His book is about Winning Friends and Influencing People and unfortunately, people need their Ego’s massaged before they can consider someone else’s needs.  A sick population indeed or maybe just another step in the early development of a relationship; without showing interest in someone, they will not feel like they are important and everyone wants to feel important.  Why didn’t my Dentist Office help me feel important when I asked for a bargain or discount for services?  The problem is that the world of goods and services no longer care about how you feel.  They’ve already established needs in goods and services for your pain, suffering, or inability to use their services no longer matters since they met their bottom line.  It’s all about profit.  Your smile is unimportant, just like your past, your future, and your opinion about the metal sharp objects they use to check your teeth for decay.  Just ask, I will tell you how my teeth feel; but no they have to use painful tactics to see for themselves.  Anyone can feel their teeth decaying; it does not require a sharp object on your teeth and gums to prove pain.  So, being a good conversationalist, doesn’t help throughout the course of business.  I told them my financial limitations and desires, yet they still performed a consultation as if I were going to purchase a world of follow on services, not even offering a situational discount for a simple procedure; proving Society’s smile was not as important as Business Revenue.  It was like they didn’t even hear me.  A sick world.

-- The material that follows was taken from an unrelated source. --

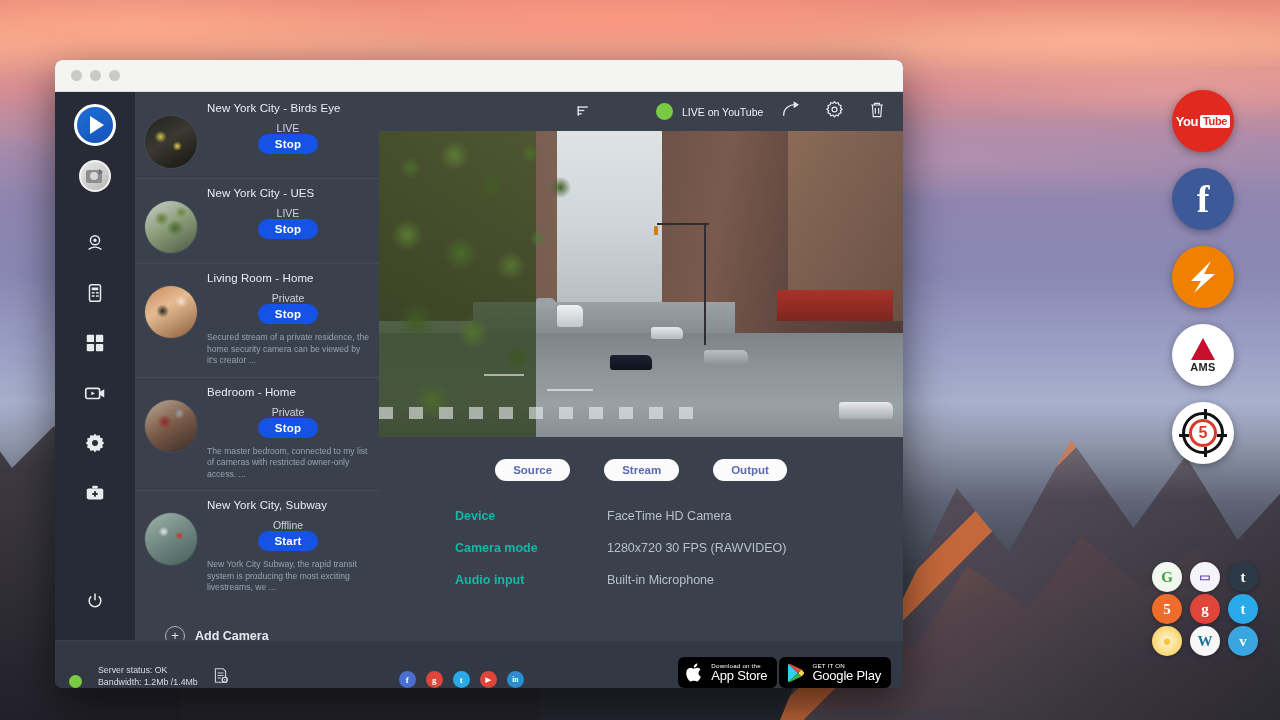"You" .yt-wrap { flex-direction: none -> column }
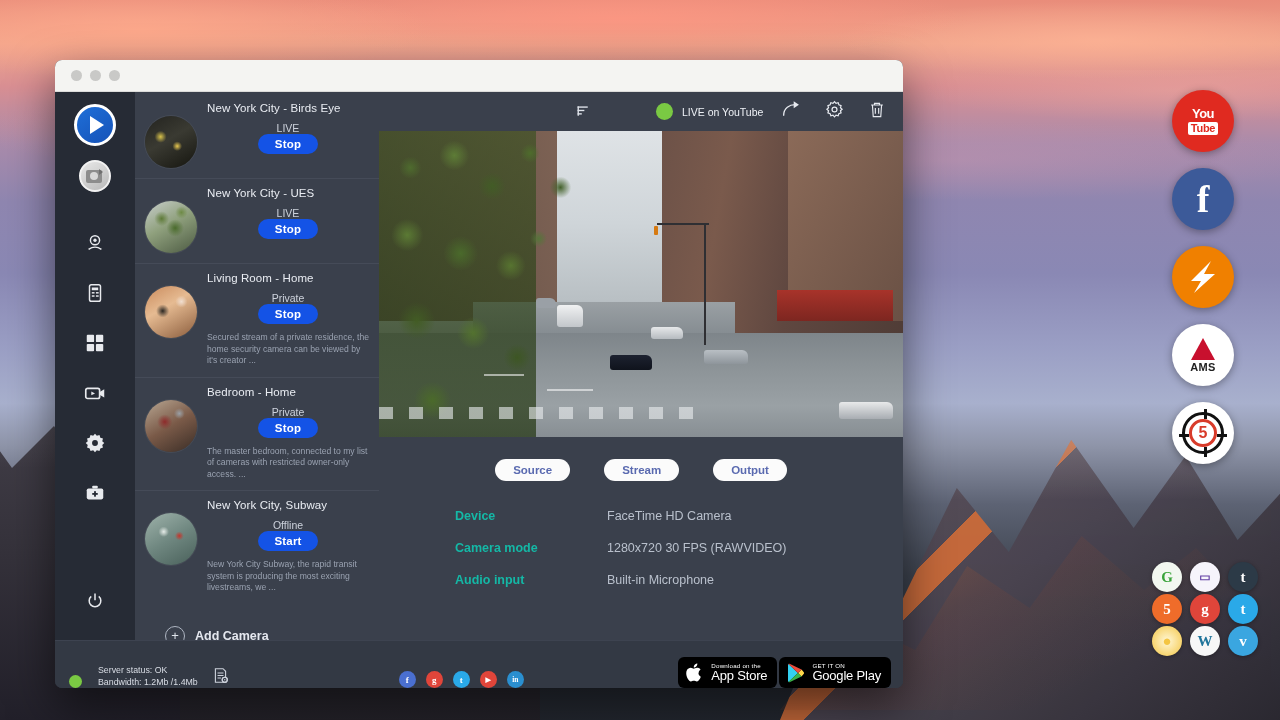"Source" #tabs-row { gap: 34px -> none }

Has it happened?  Have I reached full maturity and am on the downward slope of life now seeing what it was all about being fully disappointed and now socially incapable of rebuilding my life, gaining financial freedom, and starting new relationships because of a major loss in business and family?  I already knew aging would be a difficult passage in life, growing old, the chance of loneliness, poverty, sickness, and when I look in the mirror, I still feel young, vibrant, like I could reinvent myself and still have time to become a millionaire.  I just don’t want to.  I’ve lost the zest for life because I won’t let myself get involved with romance and building a family.  It is because I have a child out there and can’t let go of the past hurt, drama, and awareness of a flawed system.  It is because I am still hurt and am not being heard by the people I used to consider friends and family.  It is because I have been abandoned and left for dead.

So, for me to be genuinely interested is easy; anything to get me out of my own head, but I’ve got to change my environment; get somewhere that is pleasing to the eye, the heart, and the mind.  I can’t fake interest, just like I can’t fake happiness.